Minister Teixeira pointed out that 11 percent of the sample equivalent to 165 persons above 18 reported that there are not registered to vote in an election, while a further 29 percent said they did not vote in the 2020 elections.
“So how can you be coming up with a survey response that says that people were not registered to vote when in fact, they were below the age of 18. these are questions that come up when we look at the responses in the document,” she stressed.
The minister added that there is a whole host of odd questions in the survey, pointing to one which asked about whether people would vote in the local government elections regarding the candidate.
“Well first of all we don’t have Local Government Elections, and secondly because elections haven’t been called for Local Government Elections, one doesn’t know who the candidates are or who they will be, so how do you know how to answer that question?”

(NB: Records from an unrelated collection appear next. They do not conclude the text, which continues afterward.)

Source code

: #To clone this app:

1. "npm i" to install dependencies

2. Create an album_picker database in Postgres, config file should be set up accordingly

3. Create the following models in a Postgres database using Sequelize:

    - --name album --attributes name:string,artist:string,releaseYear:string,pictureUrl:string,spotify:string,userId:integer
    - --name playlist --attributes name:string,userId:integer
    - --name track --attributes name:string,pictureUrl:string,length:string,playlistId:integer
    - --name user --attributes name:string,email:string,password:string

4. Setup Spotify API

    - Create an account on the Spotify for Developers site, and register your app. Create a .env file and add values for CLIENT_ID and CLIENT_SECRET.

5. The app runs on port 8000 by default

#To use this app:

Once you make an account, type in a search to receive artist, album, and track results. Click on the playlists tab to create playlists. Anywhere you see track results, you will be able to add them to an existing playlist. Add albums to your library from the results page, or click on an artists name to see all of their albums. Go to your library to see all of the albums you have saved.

They were questions also on whether persons felt they were voters’ discrimination which, Minister Teixeira deemed, “very ambiguous”, explaining that “voters’ discrimination and voters feeling that someone may have discriminated against them, by making comments on an ethnic basis are not the same thing.
Voters’ discrimination is very specific in its meaning where they don’t have access to the ballot, the don’t have access to the polling station, because they are being prevented from doing that base on the function of the Guyana Elections Commission and the way the polling stations were managed on election day,” she added.
And there were no such claims of persons being discriminated during the March 2020 General and Regional elections, the minister pointed out. In fact, the observers had declared the day as peaceful.
The document disclosed that four percent of the samples was taken from Region One, six percent from Region Two, 14 percent from Region Three, 42 percent from Region Four, seven percent from Region Five, 15 percent from Region Six, two percent from Region Seven, two percent from Region Eight, three percent from Region Nine and five percent from Region 10.
With Region Four occupying the largest space on the IRI survey’s geographical map, government is yet to locate at least one of the persons who participated at the exercise, the minister noted.